What the exercise asks: Only the lines with "similar" in them need to be copied from the listing.
━━━ Given information
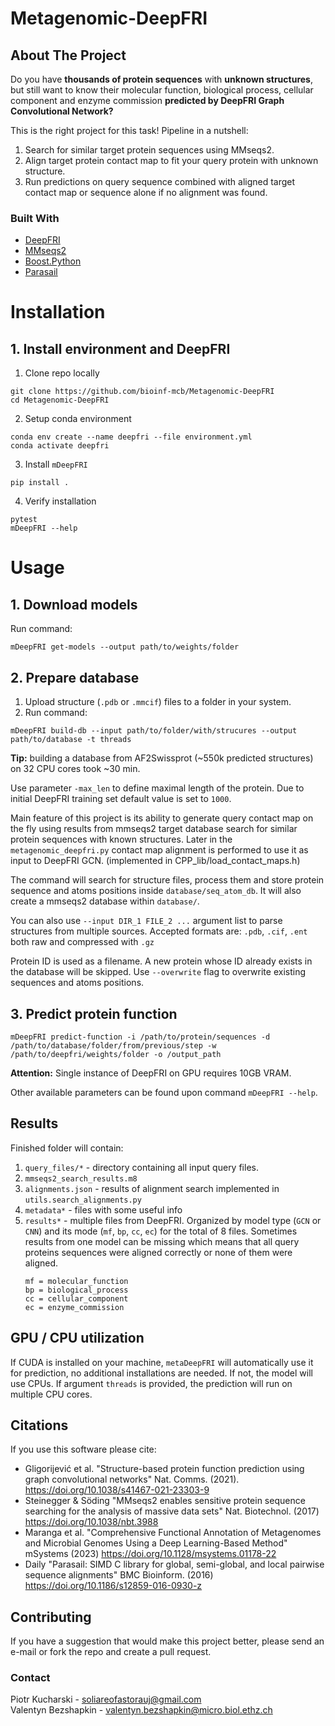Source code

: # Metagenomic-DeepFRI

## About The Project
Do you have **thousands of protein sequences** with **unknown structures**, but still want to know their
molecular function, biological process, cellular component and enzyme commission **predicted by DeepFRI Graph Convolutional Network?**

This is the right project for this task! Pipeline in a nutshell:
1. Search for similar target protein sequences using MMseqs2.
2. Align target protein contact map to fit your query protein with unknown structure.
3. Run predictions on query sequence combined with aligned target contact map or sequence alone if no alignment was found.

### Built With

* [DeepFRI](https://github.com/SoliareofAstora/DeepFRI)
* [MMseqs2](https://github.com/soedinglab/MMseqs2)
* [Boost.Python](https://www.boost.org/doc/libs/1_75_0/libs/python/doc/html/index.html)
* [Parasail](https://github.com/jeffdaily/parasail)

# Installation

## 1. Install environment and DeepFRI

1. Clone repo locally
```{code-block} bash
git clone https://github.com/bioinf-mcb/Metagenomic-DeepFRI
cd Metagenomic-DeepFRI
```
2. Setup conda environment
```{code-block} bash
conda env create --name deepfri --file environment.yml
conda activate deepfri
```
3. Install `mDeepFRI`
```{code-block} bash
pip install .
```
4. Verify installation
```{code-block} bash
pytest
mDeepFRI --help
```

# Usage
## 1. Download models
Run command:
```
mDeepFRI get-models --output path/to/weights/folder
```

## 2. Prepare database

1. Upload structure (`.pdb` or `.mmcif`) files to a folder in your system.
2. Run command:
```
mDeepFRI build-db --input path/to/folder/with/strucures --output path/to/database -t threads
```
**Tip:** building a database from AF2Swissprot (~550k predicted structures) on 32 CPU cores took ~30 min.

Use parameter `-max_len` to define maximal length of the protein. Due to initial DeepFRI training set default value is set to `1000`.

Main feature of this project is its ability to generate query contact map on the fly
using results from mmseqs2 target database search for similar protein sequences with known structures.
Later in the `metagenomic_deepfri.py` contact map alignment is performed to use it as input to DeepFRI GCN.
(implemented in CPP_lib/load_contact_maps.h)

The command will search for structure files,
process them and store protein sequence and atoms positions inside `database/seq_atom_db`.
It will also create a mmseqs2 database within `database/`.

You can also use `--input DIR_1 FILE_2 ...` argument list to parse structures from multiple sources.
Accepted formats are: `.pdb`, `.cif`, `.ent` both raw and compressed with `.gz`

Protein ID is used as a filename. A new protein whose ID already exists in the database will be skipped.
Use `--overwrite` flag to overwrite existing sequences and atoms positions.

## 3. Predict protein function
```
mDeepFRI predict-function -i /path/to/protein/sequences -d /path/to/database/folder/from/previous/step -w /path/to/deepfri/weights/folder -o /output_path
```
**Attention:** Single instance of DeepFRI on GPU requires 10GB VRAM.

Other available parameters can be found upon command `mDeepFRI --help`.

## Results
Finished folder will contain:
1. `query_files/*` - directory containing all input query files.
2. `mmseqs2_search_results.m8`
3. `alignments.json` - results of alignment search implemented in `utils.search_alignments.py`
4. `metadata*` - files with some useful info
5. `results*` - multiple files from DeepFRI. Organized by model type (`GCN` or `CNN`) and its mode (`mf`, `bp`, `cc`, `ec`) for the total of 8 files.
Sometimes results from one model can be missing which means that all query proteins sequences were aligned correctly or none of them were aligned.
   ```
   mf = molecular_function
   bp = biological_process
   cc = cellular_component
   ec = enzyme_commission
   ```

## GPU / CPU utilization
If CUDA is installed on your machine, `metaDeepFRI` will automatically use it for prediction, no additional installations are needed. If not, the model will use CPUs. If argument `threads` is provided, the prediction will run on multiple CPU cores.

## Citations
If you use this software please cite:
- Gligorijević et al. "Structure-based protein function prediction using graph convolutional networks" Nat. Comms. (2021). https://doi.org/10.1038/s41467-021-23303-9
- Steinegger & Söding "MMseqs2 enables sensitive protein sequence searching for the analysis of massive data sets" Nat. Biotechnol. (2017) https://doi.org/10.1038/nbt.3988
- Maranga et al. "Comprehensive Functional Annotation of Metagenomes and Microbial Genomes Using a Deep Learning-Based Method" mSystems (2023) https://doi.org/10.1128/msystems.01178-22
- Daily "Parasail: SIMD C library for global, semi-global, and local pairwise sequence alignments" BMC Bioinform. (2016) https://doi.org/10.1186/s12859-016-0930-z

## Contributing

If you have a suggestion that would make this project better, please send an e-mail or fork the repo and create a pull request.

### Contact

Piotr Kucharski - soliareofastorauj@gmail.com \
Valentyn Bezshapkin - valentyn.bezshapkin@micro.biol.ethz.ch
━━━━━━
Exercise response:
1. Search for similar target protein sequences using MMseqs2.
using results from mmseqs2 target database search for similar protein sequences with known structures.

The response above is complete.